Input data: Begin

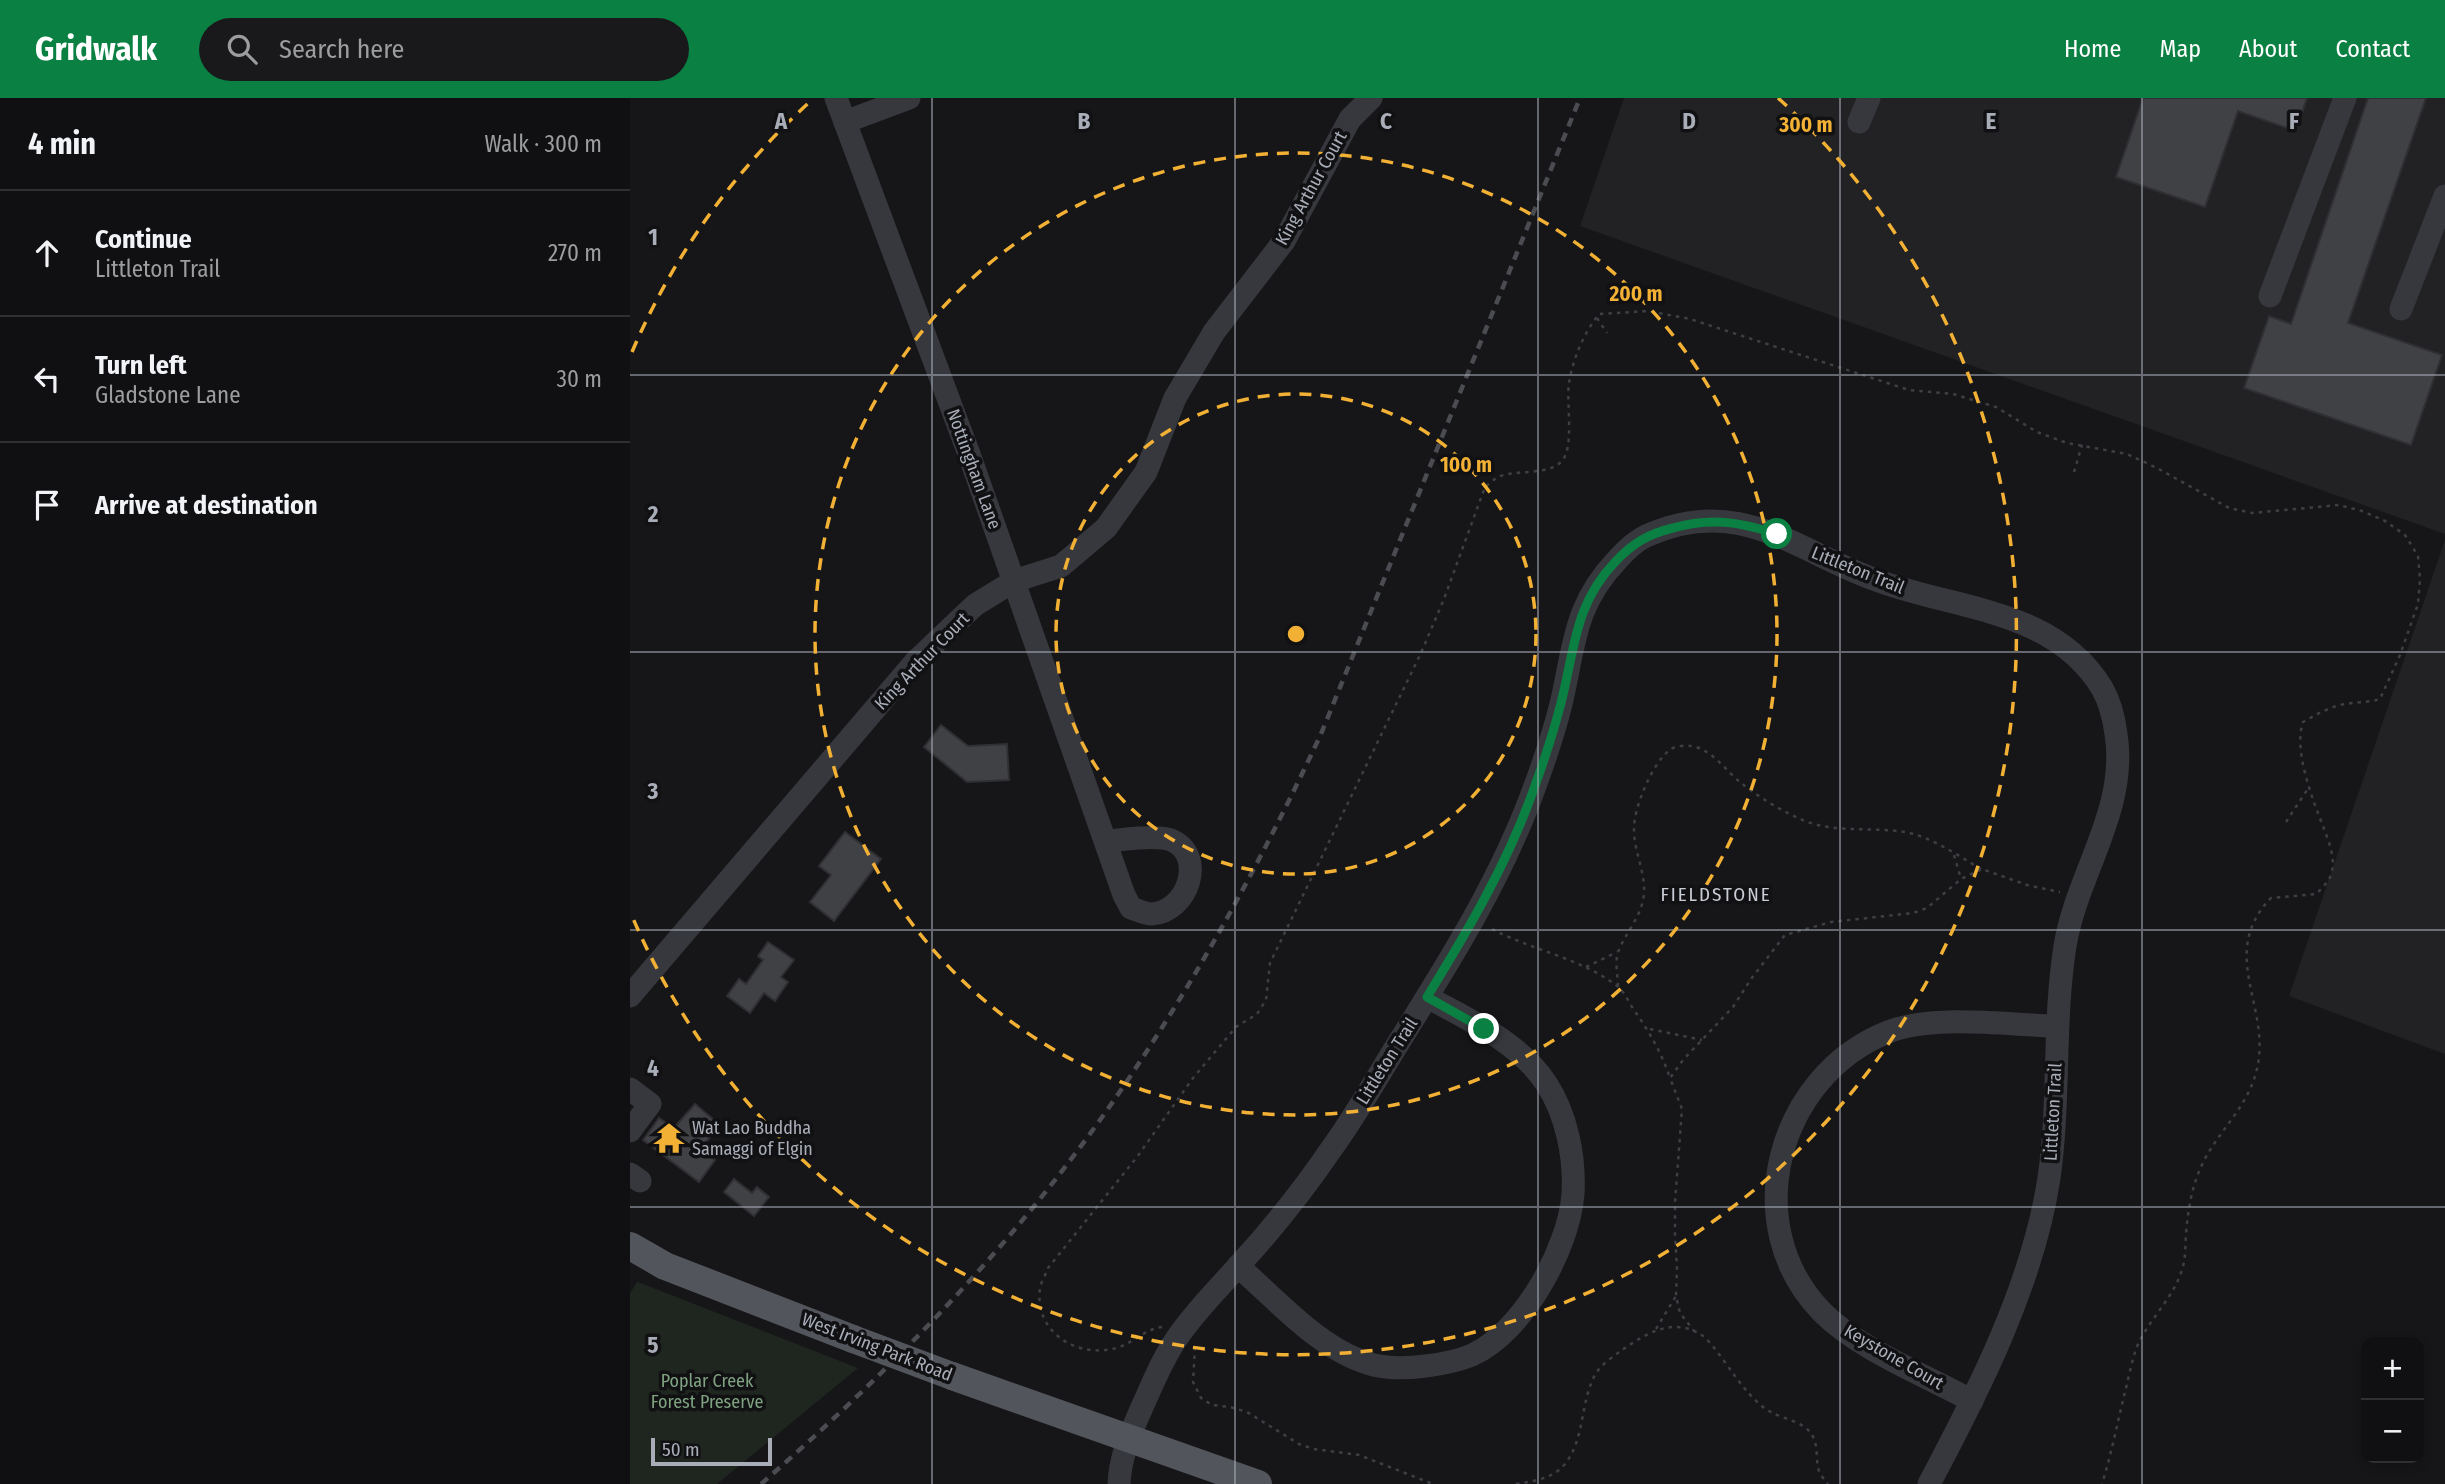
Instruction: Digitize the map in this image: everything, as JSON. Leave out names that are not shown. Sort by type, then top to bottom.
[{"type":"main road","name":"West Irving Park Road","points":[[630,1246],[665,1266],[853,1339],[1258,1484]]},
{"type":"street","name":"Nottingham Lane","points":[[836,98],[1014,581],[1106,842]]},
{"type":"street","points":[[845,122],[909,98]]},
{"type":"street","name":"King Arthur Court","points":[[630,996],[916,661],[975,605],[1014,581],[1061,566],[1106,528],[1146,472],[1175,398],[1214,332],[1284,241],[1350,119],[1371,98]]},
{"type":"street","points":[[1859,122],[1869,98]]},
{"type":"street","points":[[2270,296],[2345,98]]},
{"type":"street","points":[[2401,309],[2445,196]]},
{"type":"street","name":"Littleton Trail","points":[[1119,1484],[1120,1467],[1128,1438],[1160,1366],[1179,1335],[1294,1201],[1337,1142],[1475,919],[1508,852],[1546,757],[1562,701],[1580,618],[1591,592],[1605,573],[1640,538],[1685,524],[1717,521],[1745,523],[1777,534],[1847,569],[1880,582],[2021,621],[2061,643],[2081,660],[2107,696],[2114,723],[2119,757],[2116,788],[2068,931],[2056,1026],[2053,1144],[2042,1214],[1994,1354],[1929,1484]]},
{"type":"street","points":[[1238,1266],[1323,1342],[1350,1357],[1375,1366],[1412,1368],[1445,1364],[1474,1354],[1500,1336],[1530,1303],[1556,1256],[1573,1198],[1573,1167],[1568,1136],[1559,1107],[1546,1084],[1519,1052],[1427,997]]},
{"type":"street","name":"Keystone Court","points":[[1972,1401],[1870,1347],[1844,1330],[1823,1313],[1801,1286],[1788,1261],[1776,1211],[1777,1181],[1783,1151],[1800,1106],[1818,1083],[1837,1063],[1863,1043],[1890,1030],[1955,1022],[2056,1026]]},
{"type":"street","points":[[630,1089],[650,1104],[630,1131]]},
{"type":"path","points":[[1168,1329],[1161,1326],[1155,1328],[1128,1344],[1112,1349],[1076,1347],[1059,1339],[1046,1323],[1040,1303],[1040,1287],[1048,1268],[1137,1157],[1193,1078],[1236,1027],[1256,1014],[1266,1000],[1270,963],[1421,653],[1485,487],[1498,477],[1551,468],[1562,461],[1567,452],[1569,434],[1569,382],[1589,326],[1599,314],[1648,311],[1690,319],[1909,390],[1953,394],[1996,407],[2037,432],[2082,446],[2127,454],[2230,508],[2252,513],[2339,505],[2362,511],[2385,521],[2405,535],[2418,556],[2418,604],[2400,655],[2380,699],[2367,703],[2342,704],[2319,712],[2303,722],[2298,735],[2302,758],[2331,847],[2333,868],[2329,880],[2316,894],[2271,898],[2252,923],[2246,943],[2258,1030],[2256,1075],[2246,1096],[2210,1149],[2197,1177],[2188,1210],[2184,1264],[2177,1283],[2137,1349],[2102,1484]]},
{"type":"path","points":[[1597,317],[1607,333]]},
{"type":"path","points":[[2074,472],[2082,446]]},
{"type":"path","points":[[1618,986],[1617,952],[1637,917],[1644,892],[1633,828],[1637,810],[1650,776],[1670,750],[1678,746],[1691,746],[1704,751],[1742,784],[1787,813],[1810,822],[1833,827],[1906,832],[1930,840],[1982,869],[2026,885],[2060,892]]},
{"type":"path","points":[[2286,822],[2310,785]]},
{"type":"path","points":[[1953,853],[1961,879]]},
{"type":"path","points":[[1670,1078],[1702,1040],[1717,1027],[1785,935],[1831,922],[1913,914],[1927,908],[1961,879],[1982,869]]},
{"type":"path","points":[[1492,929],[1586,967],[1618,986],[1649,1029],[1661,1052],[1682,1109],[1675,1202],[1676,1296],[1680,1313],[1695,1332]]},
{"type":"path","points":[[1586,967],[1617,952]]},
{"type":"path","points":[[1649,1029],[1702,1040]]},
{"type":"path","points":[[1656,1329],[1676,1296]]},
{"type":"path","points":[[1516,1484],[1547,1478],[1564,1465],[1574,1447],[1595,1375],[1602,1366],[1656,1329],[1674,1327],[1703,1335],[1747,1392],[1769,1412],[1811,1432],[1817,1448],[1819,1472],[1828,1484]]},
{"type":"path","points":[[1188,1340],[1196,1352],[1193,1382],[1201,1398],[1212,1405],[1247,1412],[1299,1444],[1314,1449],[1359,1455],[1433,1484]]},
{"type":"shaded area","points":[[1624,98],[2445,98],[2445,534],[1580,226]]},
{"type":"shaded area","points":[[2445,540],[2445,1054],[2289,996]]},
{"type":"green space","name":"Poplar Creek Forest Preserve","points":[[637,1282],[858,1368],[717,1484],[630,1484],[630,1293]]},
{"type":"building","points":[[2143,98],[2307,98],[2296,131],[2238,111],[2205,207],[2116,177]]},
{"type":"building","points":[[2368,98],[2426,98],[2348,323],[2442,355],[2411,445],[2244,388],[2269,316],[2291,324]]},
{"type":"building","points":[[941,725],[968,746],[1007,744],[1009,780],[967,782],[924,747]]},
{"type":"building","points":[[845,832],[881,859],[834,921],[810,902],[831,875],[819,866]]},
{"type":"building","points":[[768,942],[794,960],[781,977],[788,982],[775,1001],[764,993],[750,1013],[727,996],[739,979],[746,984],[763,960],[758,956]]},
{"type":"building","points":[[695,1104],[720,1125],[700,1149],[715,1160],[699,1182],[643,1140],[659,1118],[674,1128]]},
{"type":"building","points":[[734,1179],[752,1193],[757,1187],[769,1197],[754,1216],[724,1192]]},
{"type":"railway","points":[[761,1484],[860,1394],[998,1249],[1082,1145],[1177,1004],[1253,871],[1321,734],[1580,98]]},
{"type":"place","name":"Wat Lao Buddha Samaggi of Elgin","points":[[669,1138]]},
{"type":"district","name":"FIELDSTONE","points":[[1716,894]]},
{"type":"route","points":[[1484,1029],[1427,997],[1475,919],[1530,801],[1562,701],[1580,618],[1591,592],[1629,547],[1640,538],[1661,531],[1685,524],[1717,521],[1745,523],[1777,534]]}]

Input data: End

• _Assigned task_
Look through the entries above, and wherever a line holds the string "shaded", copy it.

• _Task response_
{"type":"shaded area","points":[[1624,98],[2445,98],[2445,534],[1580,226]]},
{"type":"shaded area","points":[[2445,540],[2445,1054],[2289,996]]},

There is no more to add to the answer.